I/O-optimal algorithms on grid graphs

TL;DR

This paper introduces I/O-efficient algorithms for fundamental graph problems on grid graphs, achieving optimal I/O complexity of O(scan(n)) under certain memory conditions, improving upon previous Theta(sort(n)) algorithms.

Contribution

The paper presents the first I/O-optimal algorithms for several key graph problems on grid graphs, including shortest paths, MST, and topological sorting, with some being cache-oblivious.

Findings

Algorithms run in O(scan(n)) I/Os, matching the lower bound.

The minimum-spanning tree algorithm is cache-oblivious.

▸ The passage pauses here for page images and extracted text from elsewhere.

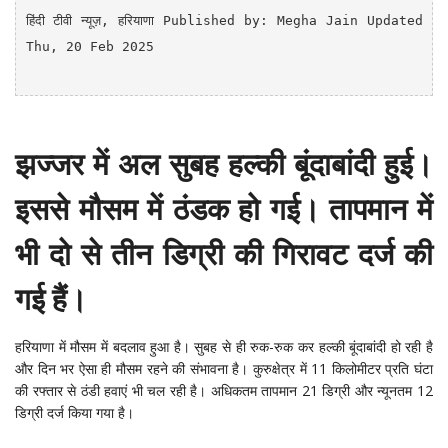
हिंदी टीवी न्यूज़
, हरियाणा
Published by: Megha Jain Updated 
Thu, 20 Feb 2025

झज्जर में अल सुबह हल्की बूंदाबांदी हुई।
इससे मौसम में ठंडक हो गई। तापमान में
भी दो से तीन डिग्री की गिरावट दर्ज की
गई हैं।
हरियाणा में मौसम में बदलाव हुआ है। सुबह से ही रुक-रुक कर हल्की बूंदाबांदी हो रही है
और दिन भर ऐसा ही मौसम रहने की संभावना है। कुरुक्षेत्र में 11 किलोमीटर प्रति घंटा
की रफ्तार से ठंडी हवाएं भी चल रही है। अधिकतम तापमान 21 डिग्री और न्यूनतम 12
डिग्री दर्ज किया गया है।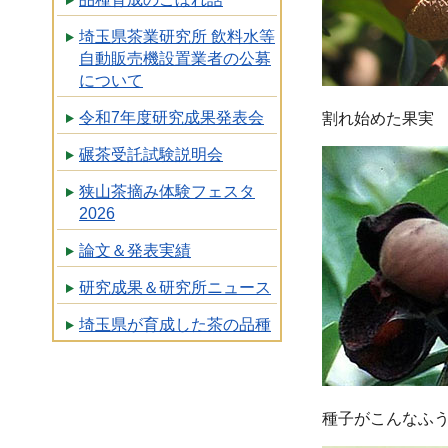
埼玉県茶業研究所 飲料水等
自動販売機設置業者の公募
について
令和7年度研究成果発表会
割れ始めた果実
碾茶受託試験説明会
狭山茶摘み体験フェスタ
2026
論文＆発表実績
研究成果＆研究所ニュース
埼玉県が育成した茶の品種
種子がこんなふ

Estimated I/O volume suggests high practical efficiency.

Abstract

Given a graph of which the n vertices form a regular two-dimensional grid, and in which each (possibly weighted and/or directed) edge connects a vertex to one of its eight neighbours, the following can be done in O(scan(n)) I/Os, provided M = Omega(B^2): computation of shortest paths with non-negative edge weights from a single source, breadth-first traversal, computation of a minimum spanning tree, topological sorting, time-forward processing (if the input is a plane graph), and an Euler tour (if the input graph is a tree). The minimum-spanning tree algorithm is cache-oblivious. The best previously published algorithms for these problems need Theta(sort(n)) I/Os. Estimates of the actual I/O volume show that the new algorithms may often be very efficient in practice.